§ Exercise goal:
Copy out, word for word, the lines in the entries below, starting at the line containing "cocinas@davidboto.es" and ending at the line containing "Su principal deseo", with both of those lines included.

[Items listed in a dataset]

#####

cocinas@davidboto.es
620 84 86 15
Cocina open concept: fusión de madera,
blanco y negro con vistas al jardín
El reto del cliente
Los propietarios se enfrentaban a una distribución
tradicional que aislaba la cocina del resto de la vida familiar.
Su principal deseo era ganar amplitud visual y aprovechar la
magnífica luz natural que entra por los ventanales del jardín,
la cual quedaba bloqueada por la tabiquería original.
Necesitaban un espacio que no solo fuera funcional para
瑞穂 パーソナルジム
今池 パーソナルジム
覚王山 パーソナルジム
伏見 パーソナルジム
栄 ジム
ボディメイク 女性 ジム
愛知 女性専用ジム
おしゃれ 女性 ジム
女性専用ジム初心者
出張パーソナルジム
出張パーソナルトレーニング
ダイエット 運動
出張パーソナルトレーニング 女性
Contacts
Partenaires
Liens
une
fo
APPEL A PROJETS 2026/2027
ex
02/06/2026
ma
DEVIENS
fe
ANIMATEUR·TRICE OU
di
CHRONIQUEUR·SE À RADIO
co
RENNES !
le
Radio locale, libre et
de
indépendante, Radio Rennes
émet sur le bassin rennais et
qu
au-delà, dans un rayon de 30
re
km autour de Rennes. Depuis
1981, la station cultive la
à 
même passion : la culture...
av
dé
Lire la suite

#####

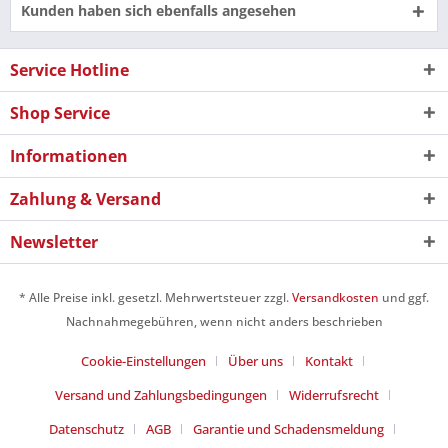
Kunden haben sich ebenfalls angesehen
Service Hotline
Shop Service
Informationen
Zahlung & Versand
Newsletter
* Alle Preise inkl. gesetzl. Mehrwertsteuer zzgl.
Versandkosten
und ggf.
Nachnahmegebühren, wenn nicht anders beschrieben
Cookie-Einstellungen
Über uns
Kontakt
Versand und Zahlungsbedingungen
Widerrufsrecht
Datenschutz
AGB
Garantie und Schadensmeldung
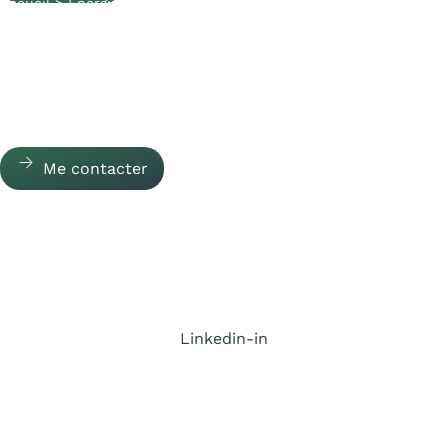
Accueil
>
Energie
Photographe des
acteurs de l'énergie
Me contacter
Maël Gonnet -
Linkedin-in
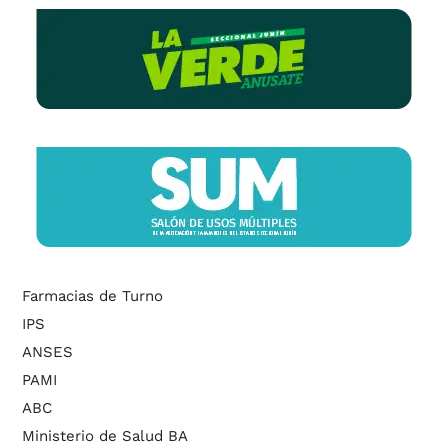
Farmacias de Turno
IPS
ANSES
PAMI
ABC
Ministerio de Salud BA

#####

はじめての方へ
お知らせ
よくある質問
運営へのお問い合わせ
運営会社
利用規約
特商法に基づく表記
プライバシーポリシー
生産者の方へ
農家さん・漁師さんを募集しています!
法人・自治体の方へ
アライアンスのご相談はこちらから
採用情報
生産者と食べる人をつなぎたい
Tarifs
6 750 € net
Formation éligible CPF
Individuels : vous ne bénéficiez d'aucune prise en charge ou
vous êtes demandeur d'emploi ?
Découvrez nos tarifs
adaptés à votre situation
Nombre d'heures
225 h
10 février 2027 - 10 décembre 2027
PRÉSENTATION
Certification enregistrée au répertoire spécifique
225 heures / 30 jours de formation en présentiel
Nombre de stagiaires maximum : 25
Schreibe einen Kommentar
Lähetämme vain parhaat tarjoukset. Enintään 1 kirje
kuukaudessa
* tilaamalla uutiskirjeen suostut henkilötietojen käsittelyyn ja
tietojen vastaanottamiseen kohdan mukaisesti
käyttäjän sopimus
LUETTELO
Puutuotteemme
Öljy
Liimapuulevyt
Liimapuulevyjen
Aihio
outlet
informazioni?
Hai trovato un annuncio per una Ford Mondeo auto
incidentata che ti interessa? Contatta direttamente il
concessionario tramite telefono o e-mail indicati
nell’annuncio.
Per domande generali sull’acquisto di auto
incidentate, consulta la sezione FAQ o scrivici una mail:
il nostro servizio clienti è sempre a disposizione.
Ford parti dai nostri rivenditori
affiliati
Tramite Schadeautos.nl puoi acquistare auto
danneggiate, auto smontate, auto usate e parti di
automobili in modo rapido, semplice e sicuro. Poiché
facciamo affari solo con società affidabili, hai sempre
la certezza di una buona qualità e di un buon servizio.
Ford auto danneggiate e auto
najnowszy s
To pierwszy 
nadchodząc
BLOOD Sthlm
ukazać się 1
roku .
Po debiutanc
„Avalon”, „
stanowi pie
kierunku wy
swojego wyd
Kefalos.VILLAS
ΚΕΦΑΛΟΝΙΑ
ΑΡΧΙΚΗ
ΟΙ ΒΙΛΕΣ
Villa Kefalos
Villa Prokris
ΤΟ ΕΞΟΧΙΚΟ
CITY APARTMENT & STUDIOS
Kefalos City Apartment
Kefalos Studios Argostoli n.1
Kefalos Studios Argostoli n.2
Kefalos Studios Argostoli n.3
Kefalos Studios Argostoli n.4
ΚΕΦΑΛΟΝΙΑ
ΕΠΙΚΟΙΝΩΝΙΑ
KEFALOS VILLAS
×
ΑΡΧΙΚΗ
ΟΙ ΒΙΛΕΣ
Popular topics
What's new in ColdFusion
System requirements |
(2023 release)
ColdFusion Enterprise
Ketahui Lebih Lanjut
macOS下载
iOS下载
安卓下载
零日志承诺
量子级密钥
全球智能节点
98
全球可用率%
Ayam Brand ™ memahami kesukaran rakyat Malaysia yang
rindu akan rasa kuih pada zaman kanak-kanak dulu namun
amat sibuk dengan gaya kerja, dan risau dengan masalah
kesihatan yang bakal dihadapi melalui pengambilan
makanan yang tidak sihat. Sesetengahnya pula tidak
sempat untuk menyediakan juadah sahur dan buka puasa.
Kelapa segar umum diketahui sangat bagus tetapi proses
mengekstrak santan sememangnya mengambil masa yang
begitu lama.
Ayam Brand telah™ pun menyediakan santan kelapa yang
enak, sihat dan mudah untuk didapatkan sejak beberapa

#####

§ Solution to this exercise:
cocinas@davidboto.es
620 84 86 15
Cocina open concept: fusión de madera,
blanco y negro con vistas al jardín
El reto del cliente
Los propietarios se enfrentaban a una distribución
tradicional que aislaba la cocina del resto de la vida familiar.
Su principal deseo era ganar amplitud visual y aprovechar la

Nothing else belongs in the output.